Always write your where before your insert, kids.
Always start every command with EXPLAIN and don’t remove it until you’ve run it
I learned the same lesson the same way 😞
For everyone’s sanity, please restrict access to the prod DB to like two people. No company wants that to happen to them, and no developer wants to do that.
Me applying for any database access ever: “read only. I do not want write. READ ONLY.”
Just a funny story. All of our devs and even BAs used to have prod access. We all knew this was a bad idea and put in a process of hiring a DBA.
I think in the first two weeks the DBA screwed up prod twice. I can’t remember the first mess up but the second he had a lock on the database and then went to lunch.
We eventually hired two awesome DBAs to replace that one but oh boy.
Imagine being hired to help prevent people from fucking something up, only to fuck that thing up in your first week—not once, but twice. You’d think after the first time it wouldn’t happen again…
BEGIN
UPDATE
SELECT
COMMIT
That’s what backups are for.
Checking the backups… Ah yes, the backup done in August 2017.
Hello boss, I broke the company. I’ll see myself out
If you don’t have apt backups, that is a failure of the process, not yours.
Plot twist, they were also the one responsible for developing the backup process.
You should take it upon yourself to make regular backups in case you fuck up really bad. I had an intern that deleted everything on its fifth day, luckily l was automatically making backups two times a day, so it was fine.
Yep I do that on a local project basis before I make any updates. Saved me a couple times from my own mistakes 😅
Why would an intern be allowed anywhere near prod DB? Do you not have lower environments?
Company was a shitshow, new features or changes were expected immediately, so we got used to work directly on prod. I told him to test anything on a dummy DB and show me before we submit it, but he got around it when I wasn’t looking. The security tools were garbage, I wasn’t allowed to change permissions.
Sounds fun! As long as you have no stake in the company lol
I left to pursue my studies, the intern took my place and was put in charge of everything, I don’t know how he’s doing now and I don’t really care.
I’m dying lol
Looks like little bobby tables is at it again. (edit: for reference: https://xkcd.com/327/)
Edit #2: For lemmy app users: https://xkcd.com/327
And thanks to @[email protected] for the correction.
Rollback.
I don’t understand environments that don’t wrap things in transactions by default.
Especially since an update or delete without a where clause is considered valid.

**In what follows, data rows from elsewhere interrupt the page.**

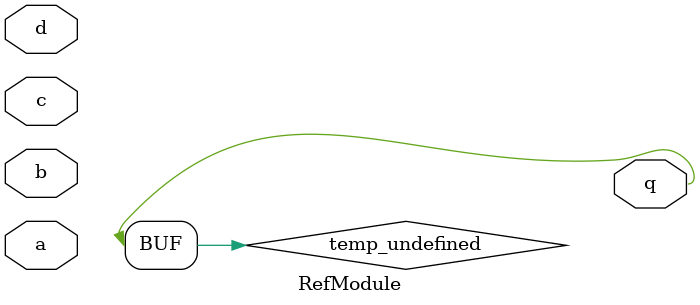
<source format=sv>

module RefModule (
  input a,
  input b,
  input c,
  input d,
  output q
);

  assign q = temp_undefined;

endmodule


</source>
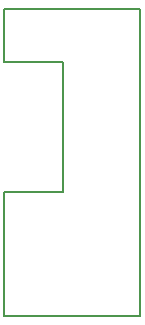
<source format=gbr>
G04 #@! TF.GenerationSoftware,KiCad,Pcbnew,(5.0.2)-1*
G04 #@! TF.CreationDate,2021-08-28T19:43:06+01:00*
G04 #@! TF.ProjectId,HL-GM1-03-03-kicad,484c2d47-4d31-42d3-9033-2d30332d6b69,rev?*
G04 #@! TF.SameCoordinates,Original*
G04 #@! TF.FileFunction,Profile,NP*
%FSLAX46Y46*%
G04 Gerber Fmt 4.6, Leading zero omitted, Abs format (unit mm)*
G04 Created by KiCad (PCBNEW (5.0.2)-1) date 28/08/2021 19:43:06*
%MOMM*%
%LPD*%
G01*
G04 APERTURE LIST*
%ADD10C,0.150000*%
%ADD11C,0.200000*%
G04 APERTURE END LIST*
D10*
X-8000000Y10000000D02*
X3500000Y10000000D01*
X-8000000Y5500000D02*
X-8000000Y10000000D01*
X-3000000Y5500000D02*
X-8000000Y5500000D01*
X-3000000Y-5500000D02*
X-3000000Y5500000D01*
X-3000000Y-5500000D02*
X-8000000Y-5500000D01*
X-8000000Y-16000000D02*
X-8000000Y-5500000D01*
X-8000000Y-16000000D02*
X3500000Y-16000000D01*
D11*
X3500000Y10000000D02*
X3500000Y-16000000D01*
M02*

</source>
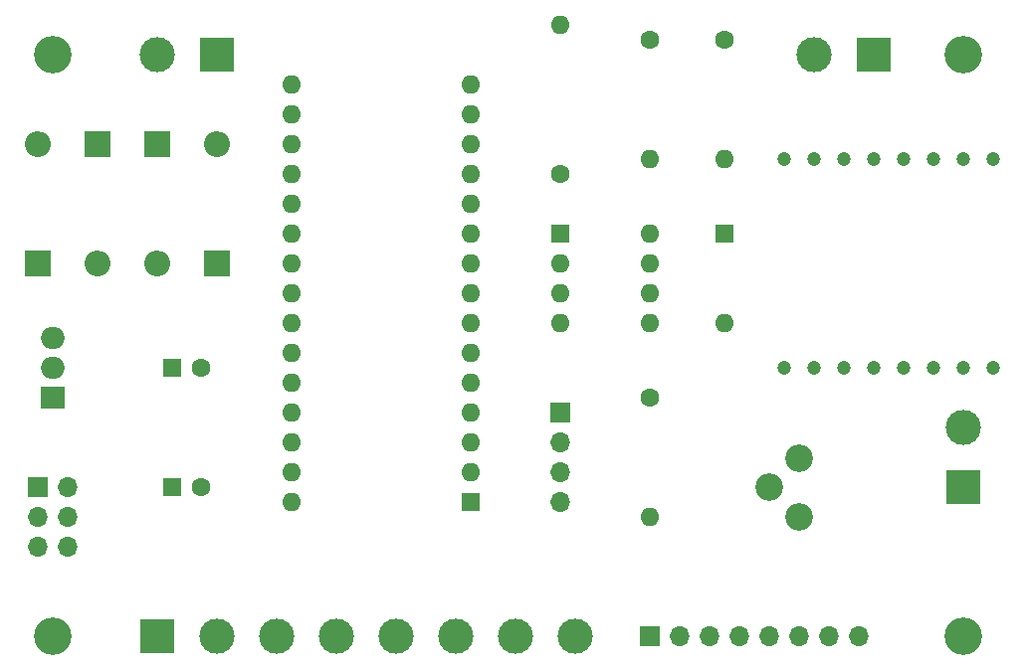
<source format=gbr>
%TF.GenerationSoftware,KiCad,Pcbnew,(6.0.4)*%
%TF.CreationDate,2022-08-02T08:21:37+02:00*%
%TF.ProjectId,DA01,44413031-2e6b-4696-9361-645f70636258,1.1*%
%TF.SameCoordinates,Original*%
%TF.FileFunction,Soldermask,Bot*%
%TF.FilePolarity,Negative*%
%FSLAX46Y46*%
G04 Gerber Fmt 4.6, Leading zero omitted, Abs format (unit mm)*
G04 Created by KiCad (PCBNEW (6.0.4)) date 2022-08-02 08:21:37*
%MOMM*%
%LPD*%
G01*
G04 APERTURE LIST*
%ADD10R,1.600000X1.600000*%
%ADD11O,1.600000X1.600000*%
%ADD12C,1.600000*%
%ADD13R,2.200000X2.200000*%
%ADD14O,2.200000X2.200000*%
%ADD15C,3.200000*%
%ADD16R,3.000000X3.000000*%
%ADD17C,3.000000*%
%ADD18C,2.340000*%
%ADD19R,2.000000X1.905000*%
%ADD20O,2.000000X1.905000*%
%ADD21C,1.200000*%
%ADD22R,1.700000X1.700000*%
%ADD23O,1.700000X1.700000*%
G04 APERTURE END LIST*
D10*
%TO.C,A1*%
X54610000Y-57150000D03*
D11*
X54610000Y-54610000D03*
X54610000Y-52070000D03*
X54610000Y-49530000D03*
X54610000Y-46990000D03*
X54610000Y-44450000D03*
X54610000Y-41910000D03*
X54610000Y-39370000D03*
X54610000Y-36830000D03*
X54610000Y-34290000D03*
X54610000Y-31750000D03*
X54610000Y-29210000D03*
X54610000Y-26670000D03*
X54610000Y-24130000D03*
X54610000Y-21590000D03*
X39370000Y-21590000D03*
X39370000Y-24130000D03*
X39370000Y-26670000D03*
X39370000Y-29210000D03*
X39370000Y-31750000D03*
X39370000Y-34290000D03*
X39370000Y-36830000D03*
X39370000Y-39370000D03*
X39370000Y-41910000D03*
X39370000Y-44450000D03*
X39370000Y-46990000D03*
X39370000Y-49530000D03*
X39370000Y-52070000D03*
X39370000Y-54610000D03*
X39370000Y-57150000D03*
%TD*%
D10*
%TO.C,C1*%
X29210000Y-45720000D03*
D12*
X31710000Y-45720000D03*
%TD*%
D10*
%TO.C,C2*%
X29210000Y-55880000D03*
D12*
X31710000Y-55880000D03*
%TD*%
D13*
%TO.C,D3*%
X27940000Y-26670000D03*
D14*
X27940000Y-36830000D03*
%TD*%
D13*
%TO.C,D4*%
X22860000Y-26670000D03*
D14*
X22860000Y-36830000D03*
%TD*%
D10*
%TO.C,D5*%
X76200000Y-34290000D03*
D11*
X76200000Y-41910000D03*
%TD*%
D15*
%TO.C,H1*%
X19050000Y-19050000D03*
%TD*%
%TO.C,H2*%
X96520000Y-19050000D03*
%TD*%
%TO.C,H3*%
X19050000Y-68580000D03*
%TD*%
%TO.C,H4*%
X96520000Y-68580000D03*
%TD*%
D16*
%TO.C,J2*%
X33020000Y-19050000D03*
D17*
X27940000Y-19050000D03*
%TD*%
D16*
%TO.C,J3*%
X88900000Y-19050000D03*
D17*
X83820000Y-19050000D03*
%TD*%
D16*
%TO.C,J6*%
X96520000Y-55880000D03*
D17*
X96520000Y-50800000D03*
%TD*%
D12*
%TO.C,R1*%
X69850000Y-17780000D03*
D11*
X69850000Y-27940000D03*
%TD*%
D12*
%TO.C,R2*%
X76200000Y-17780000D03*
D11*
X76200000Y-27940000D03*
%TD*%
D12*
%TO.C,R3*%
X62230000Y-29210000D03*
D11*
X62230000Y-16510000D03*
%TD*%
D18*
%TO.C,RV1*%
X82550000Y-58420000D03*
X80050000Y-55920000D03*
X82550000Y-53420000D03*
%TD*%
D19*
%TO.C,U1*%
X19050000Y-48260000D03*
D20*
X19050000Y-45720000D03*
X19050000Y-43180000D03*
%TD*%
D21*
%TO.C,U3*%
X81280000Y-45720000D03*
X83820000Y-45720000D03*
X86360000Y-45720000D03*
X88900000Y-45720000D03*
X91440000Y-45720000D03*
X93980000Y-45720000D03*
X96520000Y-45720000D03*
X99060000Y-45720000D03*
X99060000Y-27940000D03*
X96520000Y-27940000D03*
X93980000Y-27940000D03*
X91440000Y-27940000D03*
X88900000Y-27940000D03*
X86360000Y-27940000D03*
X83820000Y-27940000D03*
X81280000Y-27940000D03*
%TD*%
D10*
%TO.C,U2*%
X62230000Y-34290000D03*
D11*
X62230000Y-36830000D03*
X62230000Y-39370000D03*
X62230000Y-41910000D03*
X69850000Y-41910000D03*
X69850000Y-39370000D03*
X69850000Y-36830000D03*
X69850000Y-34290000D03*
%TD*%
D13*
%TO.C,D2*%
X17780000Y-36830000D03*
D14*
X17780000Y-26670000D03*
%TD*%
D13*
%TO.C,D1*%
X33020000Y-36830000D03*
D14*
X33020000Y-26670000D03*
%TD*%
D22*
%TO.C,J4*%
X17780000Y-55880000D03*
D23*
X20320000Y-55880000D03*
X17780000Y-58420000D03*
X20320000Y-58420000D03*
X17780000Y-60960000D03*
X20320000Y-60960000D03*
%TD*%
D22*
%TO.C,J7*%
X69850000Y-68580000D03*
D23*
X72390000Y-68580000D03*
X74930000Y-68580000D03*
X77470000Y-68580000D03*
X80010000Y-68580000D03*
X82550000Y-68580000D03*
X85090000Y-68580000D03*
X87630000Y-68580000D03*
%TD*%
D16*
%TO.C,J5*%
X27940000Y-68580000D03*
D17*
X33020000Y-68580000D03*
X38100000Y-68580000D03*
X43180000Y-68580000D03*
X48260000Y-68580000D03*
X53340000Y-68580000D03*
X58420000Y-68580000D03*
X63500000Y-68580000D03*
%TD*%
D22*
%TO.C,J1*%
X62230000Y-49530000D03*
D23*
X62230000Y-52070000D03*
X62230000Y-54610000D03*
X62230000Y-57150000D03*
%TD*%
D12*
%TO.C,R4*%
X69850000Y-48260000D03*
D11*
X69850000Y-58420000D03*
%TD*%
M02*

</source>
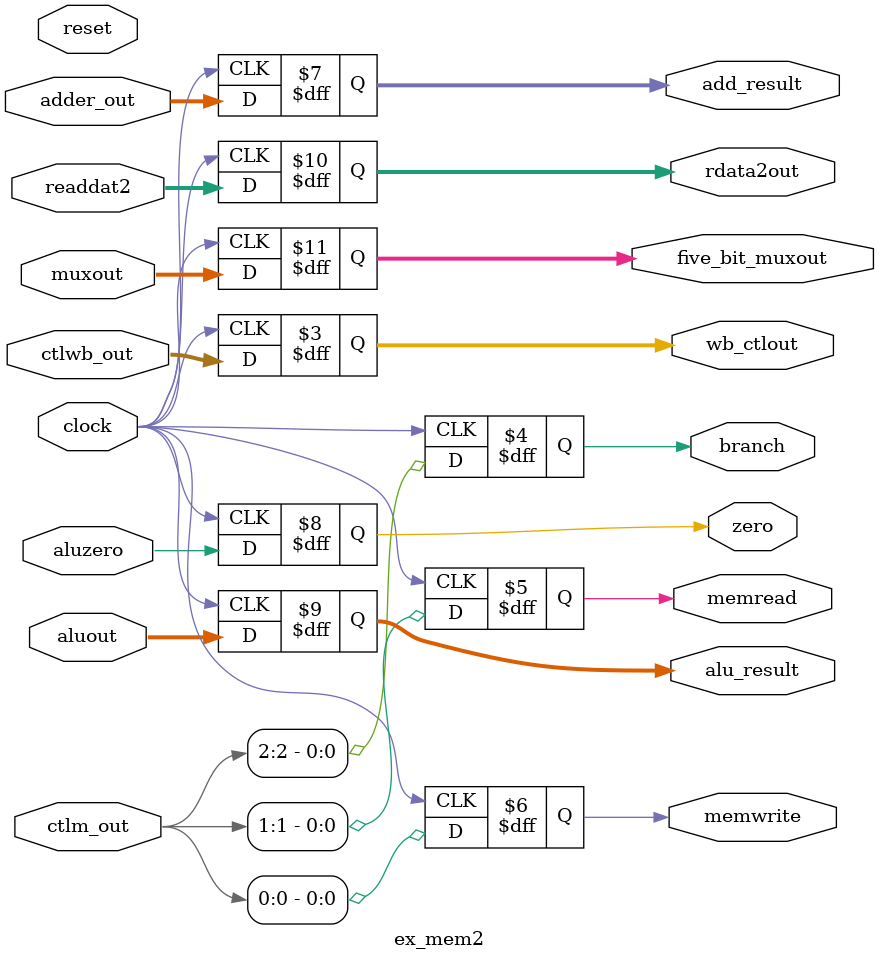
<source format=v>
module ex_mem2(
	clock,
	reset,
	ctlwb_out,
    ctlm_out,
    adder_out,
    aluzero,
    aluout, 
    readdat2,
    muxout,
    wb_ctlout,
    branch, 
    memread, 
    memwrite,
    add_result,
    zero,
    alu_result,
    rdata2out,
    five_bit_muxout
);

    input wire [1:0] ctlwb_out;
	input wire [2:0] ctlm_out;
	input wire [31:0] adder_out;
	input wire aluzero, clock, reset;
	input wire [31:0] aluout, readdat2;
	input wire [4:0] muxout;
	output reg [1:0] wb_ctlout;
	output reg branch, memread, memwrite;
	output reg [31:0] add_result;
	output reg zero;
	output reg [31:0] alu_result, rdata2out;
	output reg [4:0] five_bit_muxout;

	initial begin
		wb_ctlout <= 0; 
		branch <= 0; memread <= 0; memwrite <= 0;
		add_result <= 0;
		zero <= 0;
		alu_result <= 0; rdata2out <= 0;
		five_bit_muxout <= 0;
	end

	always@(posedge clock) begin
		wb_ctlout <= ctlwb_out;
		branch <= ctlm_out[2];    
		memread <= ctlm_out[1];       
		memwrite <= ctlm_out[0];     
                   	                          
        add_result <= adder_out;   
		zero <= aluzero;
		alu_result <= aluout;
		rdata2out <= readdat2;
		five_bit_muxout <= muxout;
	end

endmodule
</source>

No transaction to rollback
Ah reminds me of the time (back in the LAMP days) when I tried to apply this complicated equation that sales had come up with to our inventory database. This was one of those “just have the junior run it at midnight” type of shops. Anyway, I made a mistake and ended up exactly halving all inventory prices on production. See OP’s picture for my face.
In retrospect, I’m thankful for that memory.
oopsie daisy moment
'content'
:)Whenever SQL databases come up, I always think of this video from one of the greatest ‘content’ creators in history.
I actually screwed up twice on dev environment. Luckily the second case was salvageable without using data from an old backup(I wasn’t given one that time) and I managed to sweep it up fast.
I started testing my queries super carefully after the first incident, but I was too tired once that I forgot to restrict the update scope for testing and screwed up again.